**Supplied text:**
··········

[llvm] [SLP]Add support for strided loads. (PR #80310)

Thu Feb 8 13:10:26 PST 2024

================
@@ -3930,30 +3943,71 @@ static LoadsState canVectorizeLoads(ArrayRef<Value *> VL, const Value *VL0,
       std::optional<int> Diff =
           getPointersDiff(ScalarTy, Ptr0, ScalarTy, PtrN, DL, SE);
       // Check that the sorted loads are consecutive.
-      if (static_cast<unsigned>(*Diff) == VL.size() - 1)
+      if (static_cast<unsigned>(*Diff) == Sz - 1)
         return LoadsState::Vectorize;
       // Simple check if not a strided access - clear order.
-      IsPossibleStrided = *Diff % (VL.size() - 1) == 0;
+      bool IsPossibleStrided = *Diff % (Sz - 1) == 0;
+      // Try to generate strided load node if:
+      // 1. Target with strided load support is detected.

··········

**Data section:**
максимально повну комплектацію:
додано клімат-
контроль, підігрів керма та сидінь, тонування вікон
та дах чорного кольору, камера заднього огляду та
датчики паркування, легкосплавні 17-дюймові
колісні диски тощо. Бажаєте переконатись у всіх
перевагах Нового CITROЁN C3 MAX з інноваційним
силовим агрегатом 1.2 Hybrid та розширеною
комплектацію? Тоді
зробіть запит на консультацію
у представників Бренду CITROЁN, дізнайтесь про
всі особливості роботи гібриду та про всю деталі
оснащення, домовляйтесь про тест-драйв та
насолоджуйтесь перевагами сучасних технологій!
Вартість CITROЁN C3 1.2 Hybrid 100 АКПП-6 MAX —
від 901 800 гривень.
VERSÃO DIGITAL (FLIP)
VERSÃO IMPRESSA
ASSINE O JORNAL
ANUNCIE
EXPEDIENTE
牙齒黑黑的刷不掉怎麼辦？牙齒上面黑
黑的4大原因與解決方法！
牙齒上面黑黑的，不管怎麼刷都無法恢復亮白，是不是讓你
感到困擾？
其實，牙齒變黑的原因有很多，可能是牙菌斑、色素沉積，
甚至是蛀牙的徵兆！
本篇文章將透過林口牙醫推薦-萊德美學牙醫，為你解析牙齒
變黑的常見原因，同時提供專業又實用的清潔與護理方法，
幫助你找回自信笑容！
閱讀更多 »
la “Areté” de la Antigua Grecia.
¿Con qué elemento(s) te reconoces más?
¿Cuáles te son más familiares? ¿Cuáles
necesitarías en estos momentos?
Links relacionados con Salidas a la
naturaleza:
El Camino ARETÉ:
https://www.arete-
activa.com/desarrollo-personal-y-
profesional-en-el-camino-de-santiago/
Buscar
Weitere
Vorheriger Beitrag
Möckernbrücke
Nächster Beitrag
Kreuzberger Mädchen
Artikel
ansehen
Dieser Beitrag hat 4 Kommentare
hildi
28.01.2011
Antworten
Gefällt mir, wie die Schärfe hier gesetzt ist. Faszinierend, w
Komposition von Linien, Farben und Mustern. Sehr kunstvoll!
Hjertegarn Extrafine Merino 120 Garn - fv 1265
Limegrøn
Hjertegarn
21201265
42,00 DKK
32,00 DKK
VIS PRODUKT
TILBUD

··········

Transcribe everything in the strided-loads patch above, from "Thu Feb 8 13:10:26" down to "(static_cast<unsigned>(*Diff) == Sz - 1)".

**Answer to this task:**
Thu Feb 8 13:10:26 PST 2024

================
@@ -3930,30 +3943,71 @@ static LoadsState canVectorizeLoads(ArrayRef<Value *> VL, const Value *VL0,
       std::optional<int> Diff =
           getPointersDiff(ScalarTy, Ptr0, ScalarTy, PtrN, DL, SE);
       // Check that the sorted loads are consecutive.
-      if (static_cast<unsigned>(*Diff) == VL.size() - 1)
+      if (static_cast<unsigned>(*Diff) == Sz - 1)